*** DATA TO USE ***

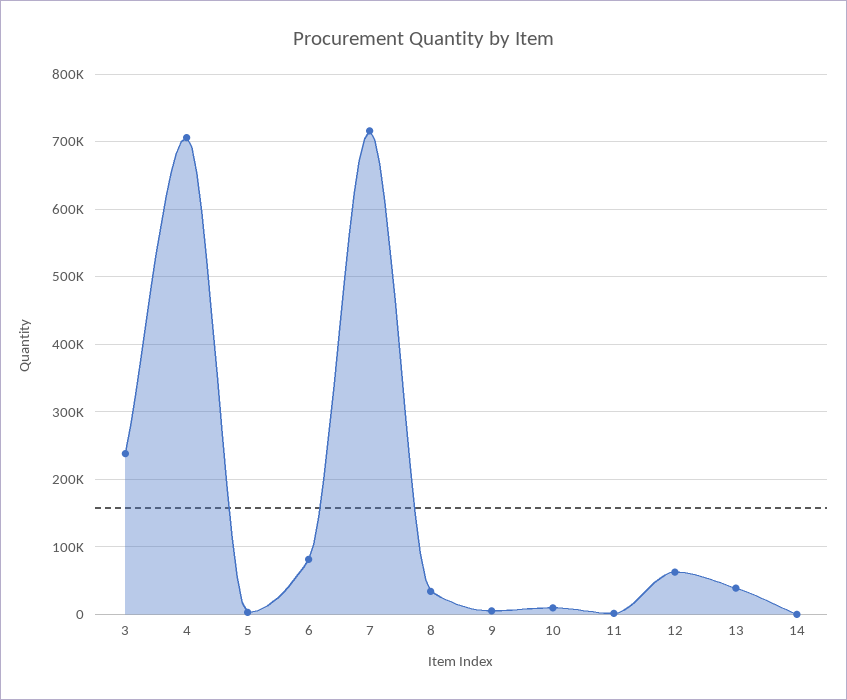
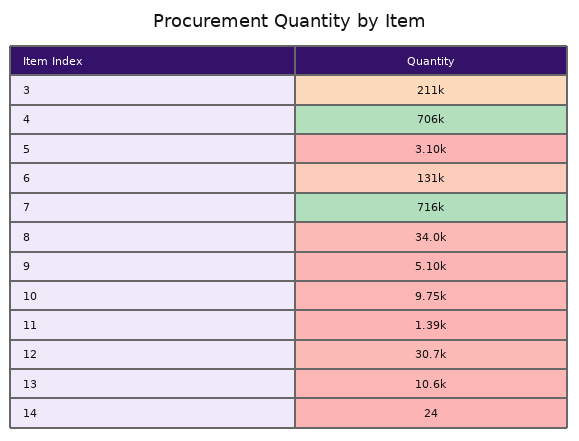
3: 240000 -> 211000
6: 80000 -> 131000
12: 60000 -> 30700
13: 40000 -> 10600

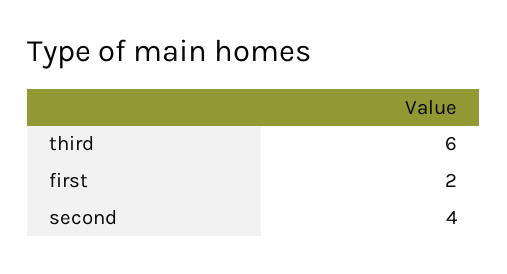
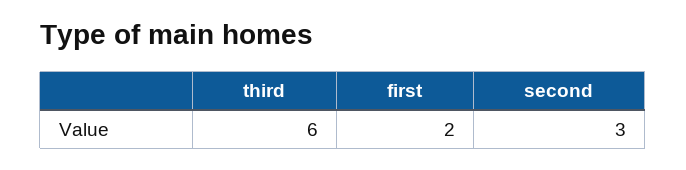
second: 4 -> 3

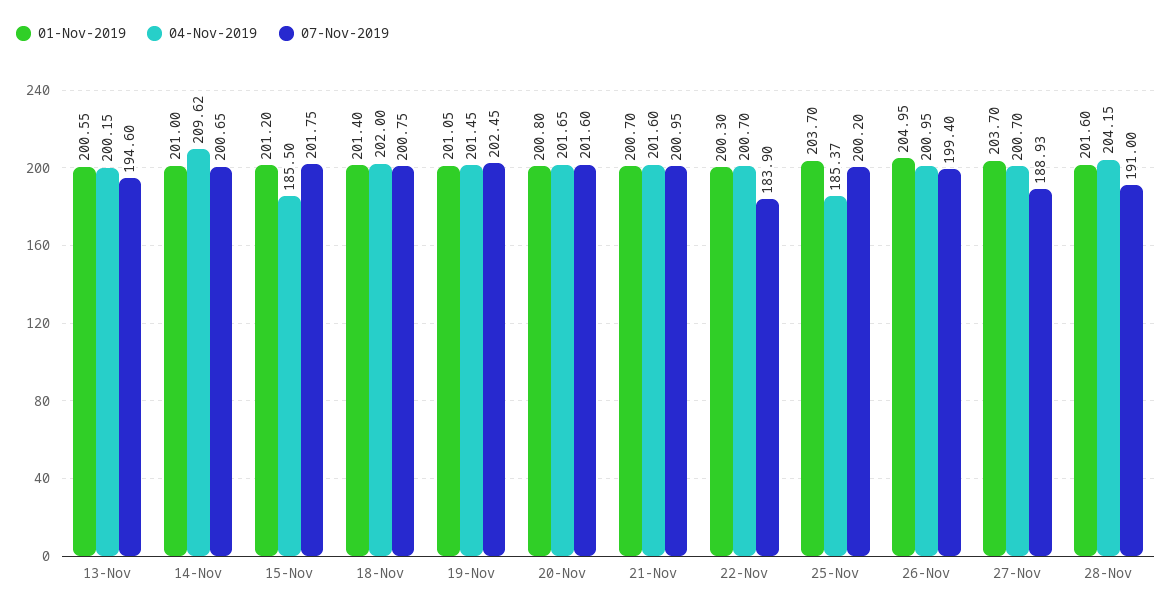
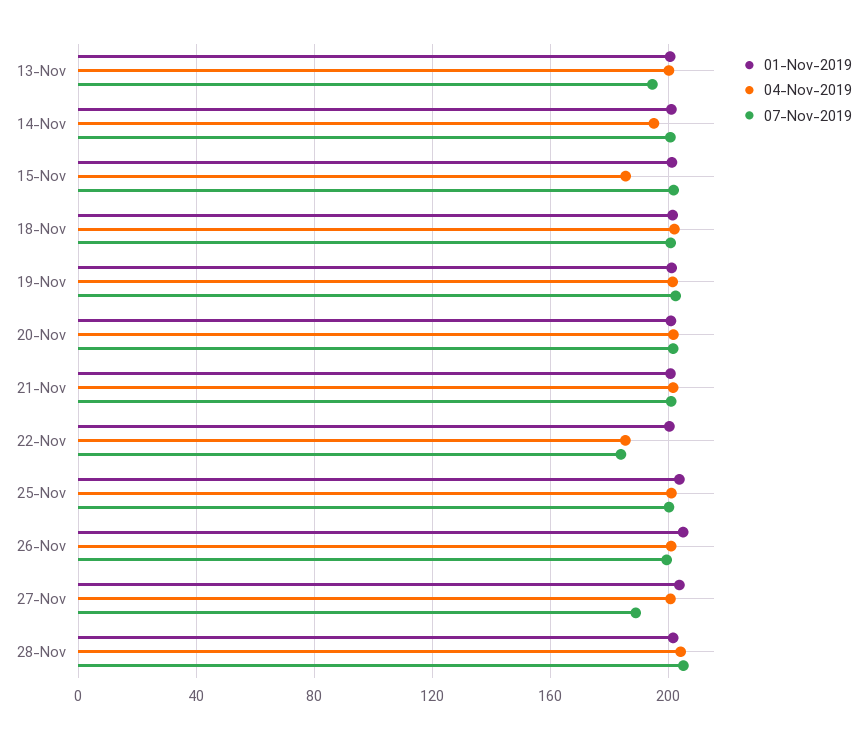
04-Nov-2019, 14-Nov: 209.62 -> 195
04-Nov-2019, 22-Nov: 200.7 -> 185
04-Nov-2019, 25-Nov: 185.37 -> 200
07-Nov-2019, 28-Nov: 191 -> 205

*** End of DATA TO USE ***
*** DATA TO USE ***

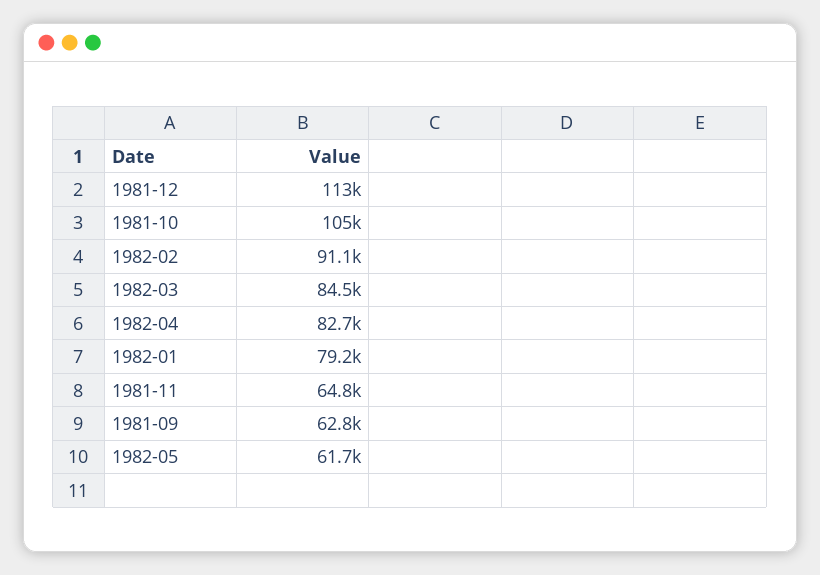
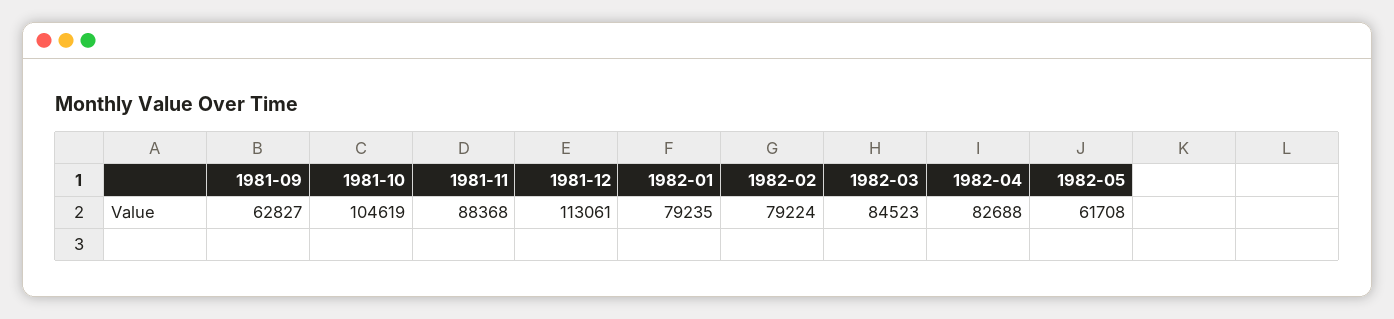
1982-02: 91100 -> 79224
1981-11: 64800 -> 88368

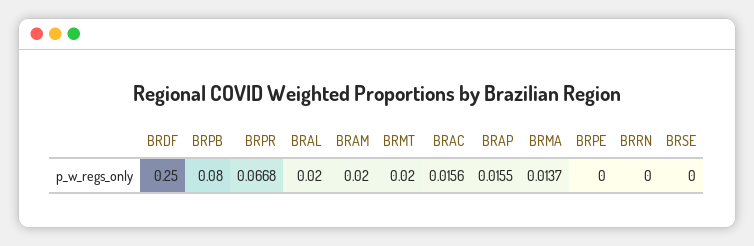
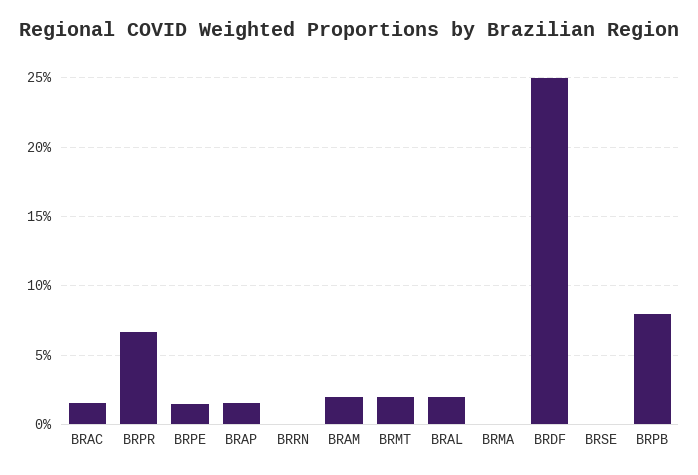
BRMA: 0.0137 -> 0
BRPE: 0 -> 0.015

*** End of DATA TO USE ***

§ **DIRECTIONS**
Copy word for word the span of the records above that begins at the line with "3: 240000 -> 211000" and ends at the line with "07-Nov-2019, 28-Nov: 191 -> 205", including those two lines but not the pictures.

§ **RESPONSE TO THE EXERCISE**
3: 240000 -> 211000
6: 80000 -> 131000
12: 60000 -> 30700
13: 40000 -> 10600

second: 4 -> 3

04-Nov-2019, 14-Nov: 209.62 -> 195
04-Nov-2019, 22-Nov: 200.7 -> 185
04-Nov-2019, 25-Nov: 185.37 -> 200
07-Nov-2019, 28-Nov: 191 -> 205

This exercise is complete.